L'objet d'un débat houleux

par sobac @, dimanche 31 mai 2020, 14:03 (il y a 1397 jours) @ Périscope

si ma pensée m'échappe, mon temps me rattrape
si elle me happe, mon temps m'handicape
quand ma pensée vadrouille, mon temps ne rouille
quand elle zigouille, mon temps patrouille
lorsque ma pensée s'égare, mon temps se marre
lorsqu'elle est phare, mon temps dare-dare
parfois ma pensée s'évade , mon temps au rade
parfois elle est ruade, mon temps galéjade
encore une pensée nouvelle, mon temps m'interpelle
encore une éternelle, mon temps se rappelle
dés fois ma pensée hésite, mon temps périclite
dés fois elle me plébiscite, mon temps dicte
alors ma pensée virevolte et mon temps désinvolte
alors elle récolte, et mon temps ne se révolte

L'objet d'un débat houleux

par Périscope @, lundi 01 juin 2020, 09:15 (il y a 1396 jours) @ sobac

Sobac, combien de secondes de lecture pour combien d'heures d'écriture ?

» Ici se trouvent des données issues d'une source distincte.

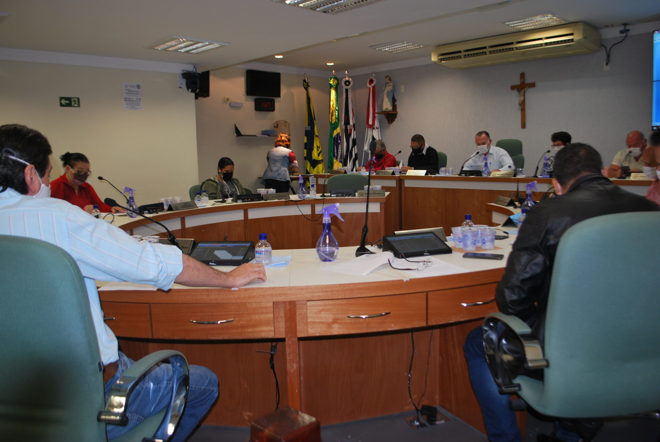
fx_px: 496
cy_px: 221
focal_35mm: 27
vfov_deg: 48.1
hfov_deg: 67.3
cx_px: 330
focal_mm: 18
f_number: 3.5
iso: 200
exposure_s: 1/60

Des machines qui vomissent aux kilomètres des mots, banalisant l'acte d'écrire



je n'ai pas compris le sens de ton commentaire par rapport à mon texte

L'objet d'un débat houleux

par sobac @, lundi 01 juin 2020, 10:22 (il y a 1396 jours) @ Périscope

tu parlais de la pensée
j'avais écris cela sur le sujet voila
après ta réflexion je la trouve déplacée, à la limité mèchante

L'objet d'un débat houleux

par seyne, mardi 02 juin 2020, 12:56 (il y a 1395 jours) @ Périscope

J’ai trouvé une autre réponse à ta devinette, qui va bien aussi : « la réalité ».
Qu’en penses-tu ?

L'objet d'un débat houleux

par Périscope @, mardi 02 juin 2020, 15:57 (il y a 1395 jours) @ seyne

Que tu penses au mot "réalité" ne me surprend pas,
car finalement j'ai essayé de matérialiser, mettre en situation, en sensations,
en action le mot abstrait "pensée",

ma quête sûrement ayant été de rendre présente, tangible la pensée et ses effets

mais en vérité je n'ai jamais pensé au mot "réalité"
il est seulement en résonnance involontaire et en ce sens tu as raison

réalité/pensée ; voilà un tandem incontournable

L'objet d'un débat houleux

par seyne, mardi 02 juin 2020, 16:02 (il y a 1395 jours) @ Périscope

oui, je leur trouve deux qualités communes : leur allure de « maîtresse sévère » et leur fécondité.

L'objet d'un débat houleux

par Florian, vendredi 05 juin 2020, 19:54 (il y a 1392 jours) @ seyne

Ce n'est que dans le cadre d'un arrêt dans le temps et donc de création que la réalité devient sévère. Le principe même de réalité est qu'il est dans l'ordre des choses. Mais en faire quelque chose, voilà qui peut être contraignant.